** Information follows **

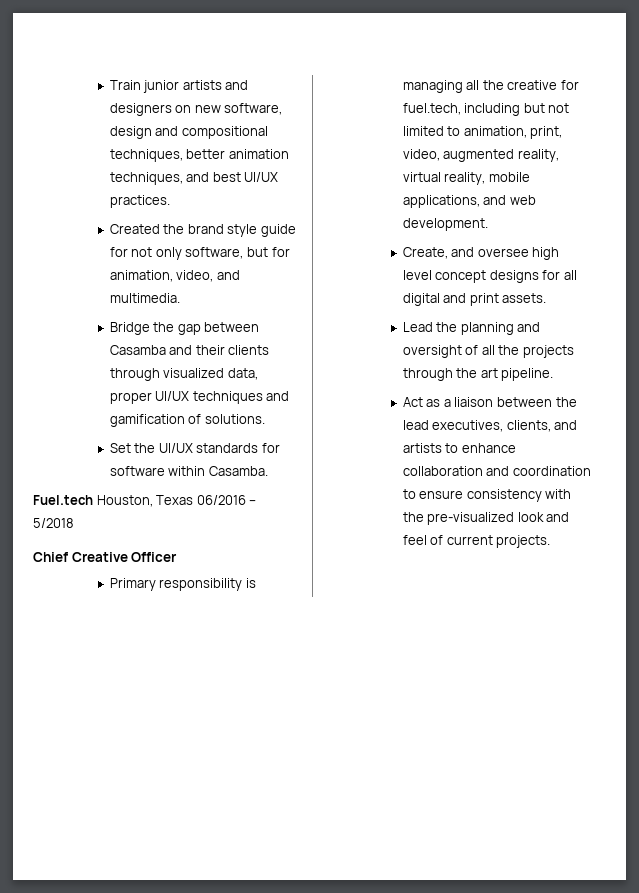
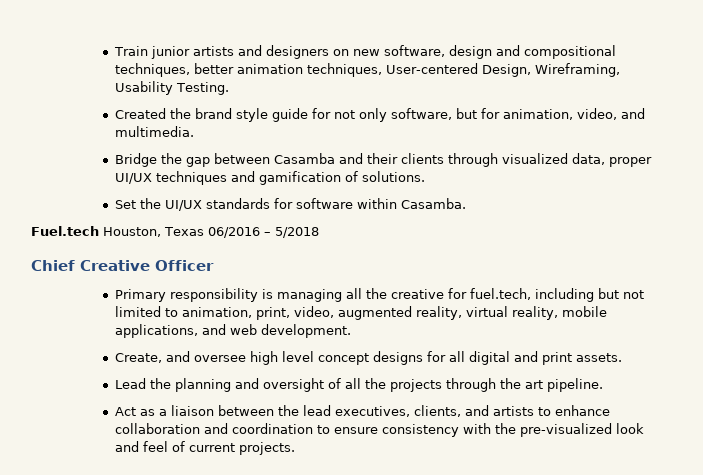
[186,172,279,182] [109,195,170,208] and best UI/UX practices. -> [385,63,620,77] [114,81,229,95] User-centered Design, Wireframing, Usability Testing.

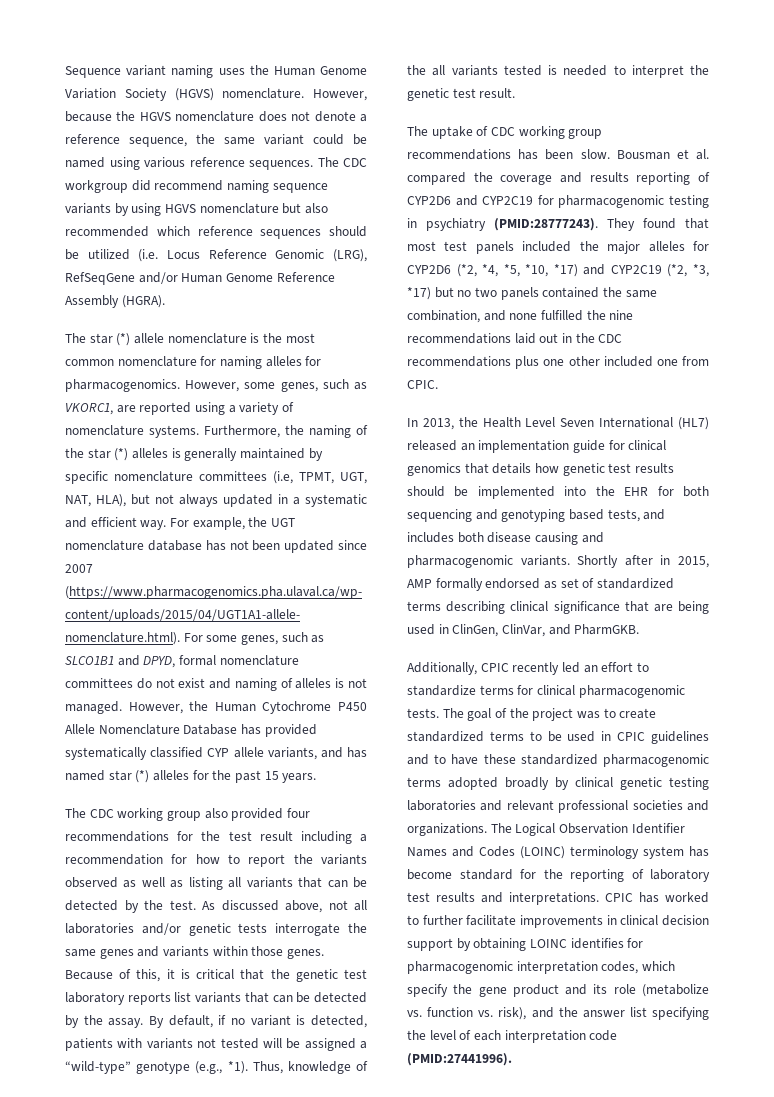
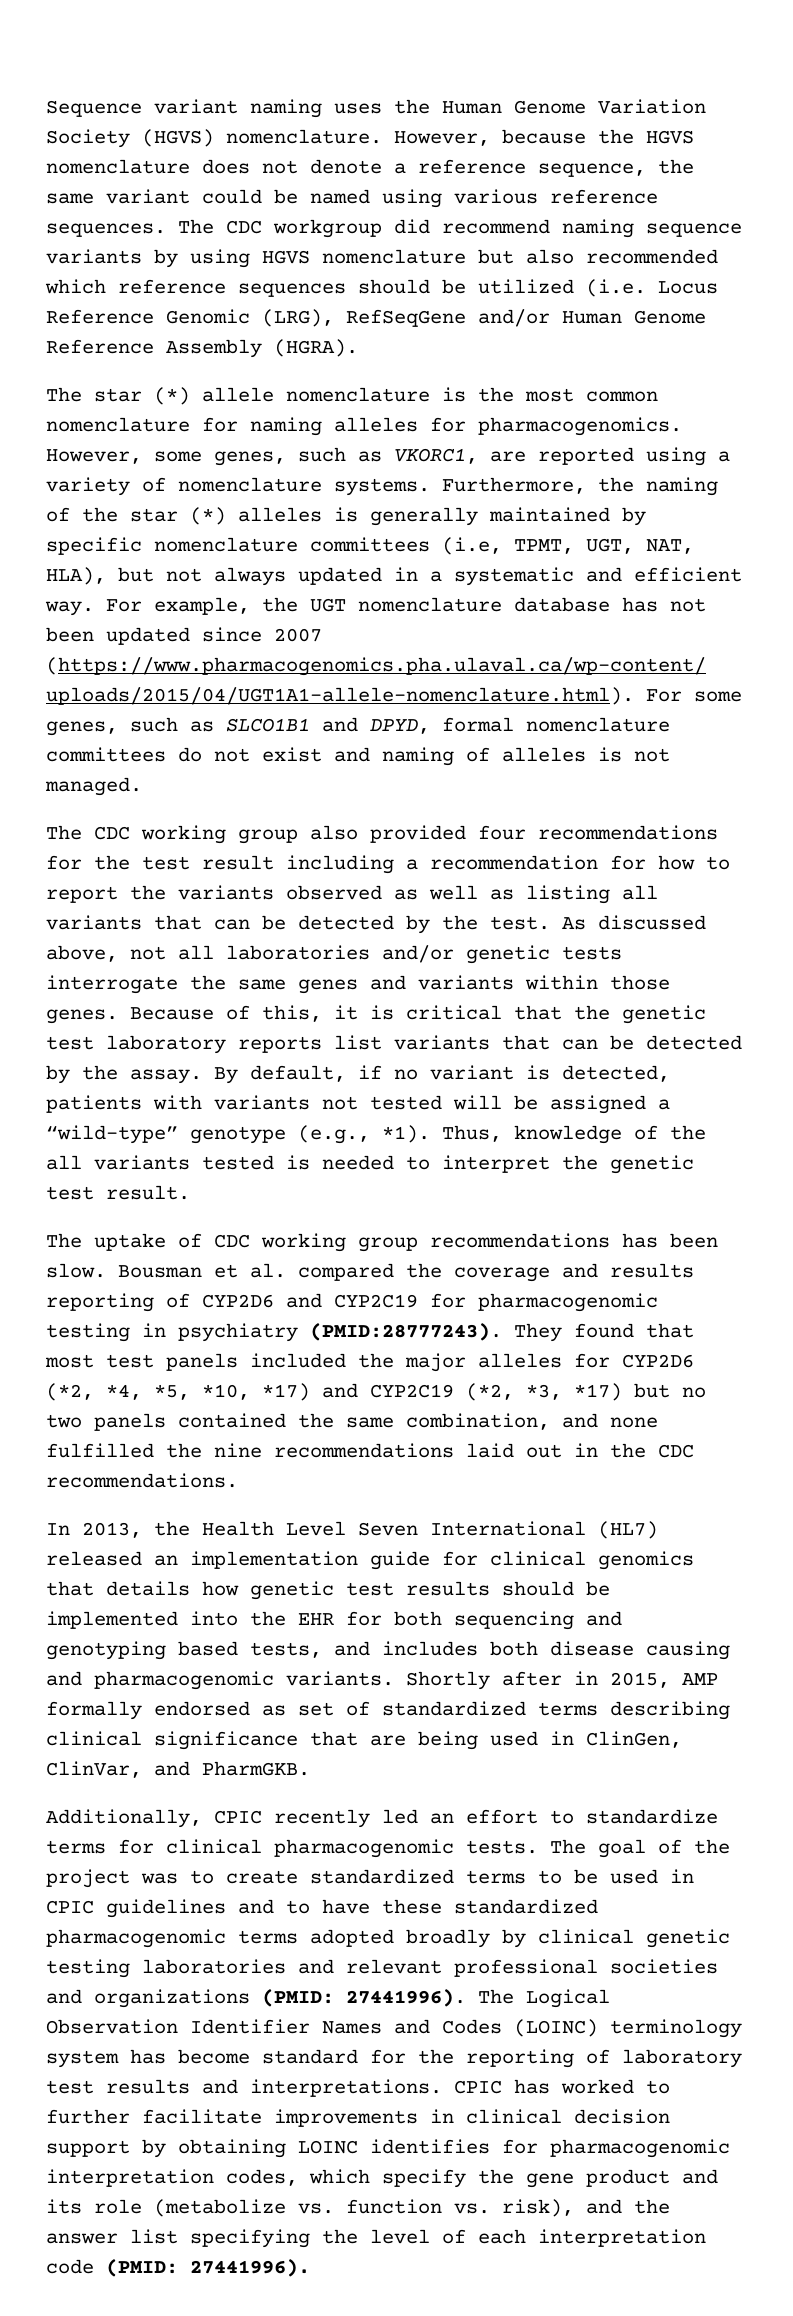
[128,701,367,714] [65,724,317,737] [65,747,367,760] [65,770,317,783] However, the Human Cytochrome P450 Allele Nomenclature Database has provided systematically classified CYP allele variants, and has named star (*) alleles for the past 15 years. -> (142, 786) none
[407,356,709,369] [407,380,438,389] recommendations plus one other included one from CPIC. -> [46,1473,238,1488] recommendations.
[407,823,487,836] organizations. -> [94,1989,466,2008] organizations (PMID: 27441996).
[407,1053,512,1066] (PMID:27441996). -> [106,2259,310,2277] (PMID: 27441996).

** End of Information **

* _Exercise directions_
What you output should match the records line for line, minus the pictures.

* _Expected answer_
[186,172,279,182] [109,195,170,208] and best UI/UX practices. -> [385,63,620,77] [114,81,229,95] User-centered Design, Wireframing, Usability Testing.

[128,701,367,714] [65,724,317,737] [65,747,367,760] [65,770,317,783] However, the Human Cytochrome P450 Allele Nomenclature Database has provided systematically classified CYP allele variants, and has named star (*) alleles for the past 15 years. -> (142, 786) none
[407,356,709,369] [407,380,438,389] recommendations plus one other included one from CPIC. -> [46,1473,238,1488] recommendations.
[407,823,487,836] organizations. -> [94,1989,466,2008] organizations (PMID: 27441996).
[407,1053,512,1066] (PMID:27441996). -> [106,2259,310,2277] (PMID: 27441996).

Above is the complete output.